§ MATERIAL PROVIDED
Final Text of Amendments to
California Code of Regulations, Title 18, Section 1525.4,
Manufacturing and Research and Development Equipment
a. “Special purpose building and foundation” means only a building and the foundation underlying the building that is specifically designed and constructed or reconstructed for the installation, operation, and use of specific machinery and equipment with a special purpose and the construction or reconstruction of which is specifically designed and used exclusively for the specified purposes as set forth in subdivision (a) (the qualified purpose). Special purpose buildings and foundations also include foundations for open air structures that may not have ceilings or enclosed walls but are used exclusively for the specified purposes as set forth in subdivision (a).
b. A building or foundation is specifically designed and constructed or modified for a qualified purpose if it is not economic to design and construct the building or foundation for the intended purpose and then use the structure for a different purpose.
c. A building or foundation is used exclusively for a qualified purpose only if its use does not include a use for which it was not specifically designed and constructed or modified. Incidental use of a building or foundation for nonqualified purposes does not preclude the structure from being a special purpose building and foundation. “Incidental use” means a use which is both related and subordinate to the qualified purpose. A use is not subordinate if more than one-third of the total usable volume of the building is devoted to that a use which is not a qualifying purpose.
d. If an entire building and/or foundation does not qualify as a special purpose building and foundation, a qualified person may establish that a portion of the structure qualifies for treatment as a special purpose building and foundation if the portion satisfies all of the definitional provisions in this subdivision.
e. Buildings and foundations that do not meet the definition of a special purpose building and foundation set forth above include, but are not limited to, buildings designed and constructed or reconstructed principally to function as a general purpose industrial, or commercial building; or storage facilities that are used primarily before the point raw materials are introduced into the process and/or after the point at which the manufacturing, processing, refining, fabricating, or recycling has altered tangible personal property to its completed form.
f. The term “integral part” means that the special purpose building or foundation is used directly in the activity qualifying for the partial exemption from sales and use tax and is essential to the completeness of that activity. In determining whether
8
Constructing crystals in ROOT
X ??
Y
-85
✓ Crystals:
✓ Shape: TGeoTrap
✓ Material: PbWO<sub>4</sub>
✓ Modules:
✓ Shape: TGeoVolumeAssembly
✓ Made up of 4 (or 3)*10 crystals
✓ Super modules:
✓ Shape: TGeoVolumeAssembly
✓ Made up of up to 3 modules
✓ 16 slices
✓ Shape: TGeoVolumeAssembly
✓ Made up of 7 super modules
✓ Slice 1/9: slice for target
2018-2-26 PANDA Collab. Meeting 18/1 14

§ WORK REQUIRED
Match on "qualifying": copy every line in the records that has it.

§ OUTPUT FOR THIS EXERCISE
c. A building or foundation is used exclusively for a qualified purpose only if its use does not include a use for which it was not specifically designed and constructed or modified. Incidental use of a building or foundation for nonqualified purposes does not preclude the structure from being a special purpose building and foundation. “Incidental use” means a use which is both related and subordinate to the qualified purpose. A use is not subordinate if more than one-third of the total usable volume of the building is devoted to that a use which is not a qualifying purpose.
f. The term “integral part” means that the special purpose building or foundation is used directly in the activity qualifying for the partial exemption from sales and use tax and is essential to the completeness of that activity. In determining whether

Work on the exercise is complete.